In the endless scroll of newness—new drops, new collections, new must-haves—the global fashion industry has found itself in the throes of an identity crisis. The fast fashion machine, long-fuelled by speed, scale, and spectacle, is beginning to stall as both consumers and creators reconsider what it means to make, buy, and wear clothing in a world already stretched to its ecological and emotional limits.
Enter the slow fashion movement: it’s less a trend, more of a quiet return. A return to craftsmanship over churn. To permanence over disposability. To stories that outlast the season. In India—where clothing has historically held lineage, memory, and ritual—this philosophy feels less like a disruption and more like a homecoming.
For designers like Sureena Chowdhri, this has always been the way forward. The brand’s latest capsule, Indra, is a reflection of this enduring mindset. Rendered entirely in shades of gold and ivory, Indra resists the noise of trend cycles and instead offers garments that are ceremonial yet unprescribed, elevated yet wearable, crafted to be cherished, reworn, and ultimately passed down.
“We don’t design for seasons,” says Sureena Chowdhri, co-founder and creative director. “We design for legacy.”

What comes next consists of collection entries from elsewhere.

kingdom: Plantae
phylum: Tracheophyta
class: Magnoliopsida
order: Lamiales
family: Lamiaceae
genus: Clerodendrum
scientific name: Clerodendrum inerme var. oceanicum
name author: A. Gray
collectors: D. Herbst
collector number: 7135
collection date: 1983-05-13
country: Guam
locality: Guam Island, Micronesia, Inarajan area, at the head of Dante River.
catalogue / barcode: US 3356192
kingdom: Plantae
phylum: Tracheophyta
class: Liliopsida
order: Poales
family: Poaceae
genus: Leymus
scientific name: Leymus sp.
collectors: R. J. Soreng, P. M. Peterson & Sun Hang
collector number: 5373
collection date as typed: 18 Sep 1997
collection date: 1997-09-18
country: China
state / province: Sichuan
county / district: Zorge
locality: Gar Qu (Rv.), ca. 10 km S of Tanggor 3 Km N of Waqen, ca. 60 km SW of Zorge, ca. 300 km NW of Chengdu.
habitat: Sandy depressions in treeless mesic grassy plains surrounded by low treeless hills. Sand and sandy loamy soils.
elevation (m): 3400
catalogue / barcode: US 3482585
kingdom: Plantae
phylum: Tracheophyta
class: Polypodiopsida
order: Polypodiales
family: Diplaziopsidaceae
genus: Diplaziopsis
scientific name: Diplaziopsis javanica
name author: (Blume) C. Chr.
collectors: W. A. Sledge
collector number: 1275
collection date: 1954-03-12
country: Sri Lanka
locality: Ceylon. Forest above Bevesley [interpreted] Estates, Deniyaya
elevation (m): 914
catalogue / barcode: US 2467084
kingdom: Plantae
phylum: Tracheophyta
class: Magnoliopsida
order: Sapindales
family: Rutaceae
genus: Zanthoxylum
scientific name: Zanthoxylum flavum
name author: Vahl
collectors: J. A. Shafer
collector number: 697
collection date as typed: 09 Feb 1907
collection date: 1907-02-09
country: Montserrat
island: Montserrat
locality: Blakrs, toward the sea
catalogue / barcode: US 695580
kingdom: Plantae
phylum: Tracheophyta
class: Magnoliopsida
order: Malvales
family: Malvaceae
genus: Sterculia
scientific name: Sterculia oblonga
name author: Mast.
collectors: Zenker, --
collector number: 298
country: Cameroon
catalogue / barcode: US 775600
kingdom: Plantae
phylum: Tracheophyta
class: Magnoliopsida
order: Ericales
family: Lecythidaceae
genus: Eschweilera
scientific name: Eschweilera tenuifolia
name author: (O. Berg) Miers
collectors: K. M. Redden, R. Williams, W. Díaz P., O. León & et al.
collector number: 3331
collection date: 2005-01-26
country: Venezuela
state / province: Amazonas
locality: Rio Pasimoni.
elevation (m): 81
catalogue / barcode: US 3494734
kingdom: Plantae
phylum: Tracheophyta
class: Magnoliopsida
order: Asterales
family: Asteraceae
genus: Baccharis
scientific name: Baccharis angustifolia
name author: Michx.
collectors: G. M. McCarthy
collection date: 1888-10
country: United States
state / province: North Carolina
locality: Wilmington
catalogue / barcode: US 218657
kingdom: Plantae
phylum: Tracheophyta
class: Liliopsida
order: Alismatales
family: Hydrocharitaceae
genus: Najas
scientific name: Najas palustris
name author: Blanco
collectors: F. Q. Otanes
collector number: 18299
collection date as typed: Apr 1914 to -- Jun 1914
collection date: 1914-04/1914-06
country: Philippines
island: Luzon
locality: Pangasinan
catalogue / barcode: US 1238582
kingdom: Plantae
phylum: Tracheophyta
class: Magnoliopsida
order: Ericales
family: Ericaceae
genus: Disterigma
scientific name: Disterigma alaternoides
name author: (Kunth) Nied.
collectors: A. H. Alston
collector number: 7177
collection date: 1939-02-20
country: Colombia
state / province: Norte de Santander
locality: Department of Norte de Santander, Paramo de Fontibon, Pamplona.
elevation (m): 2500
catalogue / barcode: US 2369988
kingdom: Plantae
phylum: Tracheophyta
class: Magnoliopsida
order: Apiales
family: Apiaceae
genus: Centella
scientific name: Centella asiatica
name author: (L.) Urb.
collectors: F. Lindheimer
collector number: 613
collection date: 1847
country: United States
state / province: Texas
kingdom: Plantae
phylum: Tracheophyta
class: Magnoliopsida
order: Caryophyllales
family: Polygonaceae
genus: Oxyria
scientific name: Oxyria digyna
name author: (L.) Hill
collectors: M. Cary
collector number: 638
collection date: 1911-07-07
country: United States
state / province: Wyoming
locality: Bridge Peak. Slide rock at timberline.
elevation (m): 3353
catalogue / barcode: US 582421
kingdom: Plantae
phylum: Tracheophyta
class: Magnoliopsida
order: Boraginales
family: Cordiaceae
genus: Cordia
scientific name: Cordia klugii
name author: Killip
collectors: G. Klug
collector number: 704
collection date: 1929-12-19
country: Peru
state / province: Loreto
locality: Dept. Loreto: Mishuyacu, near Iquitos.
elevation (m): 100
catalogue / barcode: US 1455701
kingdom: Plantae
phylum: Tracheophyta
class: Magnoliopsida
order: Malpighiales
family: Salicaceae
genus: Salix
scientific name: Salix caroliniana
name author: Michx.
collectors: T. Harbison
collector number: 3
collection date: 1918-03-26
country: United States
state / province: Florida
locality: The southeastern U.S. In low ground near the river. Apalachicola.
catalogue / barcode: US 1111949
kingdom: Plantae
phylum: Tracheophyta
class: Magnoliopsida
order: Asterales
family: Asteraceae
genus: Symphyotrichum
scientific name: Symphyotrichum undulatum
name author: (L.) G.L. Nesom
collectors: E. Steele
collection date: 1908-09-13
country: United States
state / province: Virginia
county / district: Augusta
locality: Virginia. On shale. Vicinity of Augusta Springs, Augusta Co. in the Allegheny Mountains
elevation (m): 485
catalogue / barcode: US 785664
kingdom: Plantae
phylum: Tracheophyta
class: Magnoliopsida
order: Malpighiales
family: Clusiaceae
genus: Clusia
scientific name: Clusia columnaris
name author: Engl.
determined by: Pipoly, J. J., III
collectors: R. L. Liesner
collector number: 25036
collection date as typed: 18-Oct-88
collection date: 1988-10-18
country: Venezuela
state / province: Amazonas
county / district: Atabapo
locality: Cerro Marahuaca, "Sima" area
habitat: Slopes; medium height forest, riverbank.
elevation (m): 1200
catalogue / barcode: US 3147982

This idea of legacy, of clothing as something that gathers meaning over time, sits at the heart of the slow fashion conversation. Long before sustainability became a global buzzword, Indian wardrobes were built on the principle of repeat wear. Sarees outlived generations. Handwoven textiles were repaired, not discarded. A wedding outfit wasn’t something to be worn once and forgotten; it was something to be worn, reworn, reinterpreted across life’s milestones. This cultural muscle memory forms the foundation of Sureena Chowdhri’s work.
With Indra, that philosophy takes shape in silk Chanderi—a fabric chosen not just for its lightness but for its resilience. Each garment is finished with hand-embroidered zardozi, an ancient technique once reserved for royalty, here modernised with minimal motifs and thoughtful placement. The intention is clear: to create clothing that outlives the moment, both physically and emotionally.
This approach also challenges the prevailing definition of luxury. In an industry where opulence is often equated with excess, Chowdhri’s vision is strikingly different. “For us, luxury isn’t about more. It’s about meaning,” says Govind Chowdhri, CEO and co-founder. “It’s in the hours a karigar devotes to a single detail. It’s in the decision to pare back. It’s in the softness of a fabric that endures.”
The garments themselves—fluid kurtas, scalloped palazzos, kaftans with glinting yokes, Anarkalis softened into lived-in silhouettes—are designed not for a singular occasion but for any moment that demands intention. They resist categorisation: they aren’t bridal, festive, or casual. They are simply meant to be.
This, too, is a crucial element of the slow fashion ethos: rejecting the false urgency of “occasional wear” in favour of timeless adaptability. In a global context where millions of tonnes of clothing end up in landfills each year, the idea of creating something with a longer life—both practically and emotionally—becomes not just a design choice, but an ethical imperative.
Yet, even as sustainability conversations grow louder, the path to true slow fashion remains fraught. The industry’s pace, consumer habits, and the economics of mass production all present challenges. But brands like Sureena Chowdhri remind us that change doesn’t always have to be radical or disruptive. Sometimes, it is the quiet, deliberate choices—the decision to craft less, but better—that can create ripples.
Indra may be a capsule, but it is also a manifesto: a call to embrace fashion not as consumption, but as continuity. A reminder that what we choose to wear—and how we choose to wear it—can be a powerful act of preservation: of craft, of culture, of meaning.
As the world moves faster, fashion, it seems, is learning to slow down.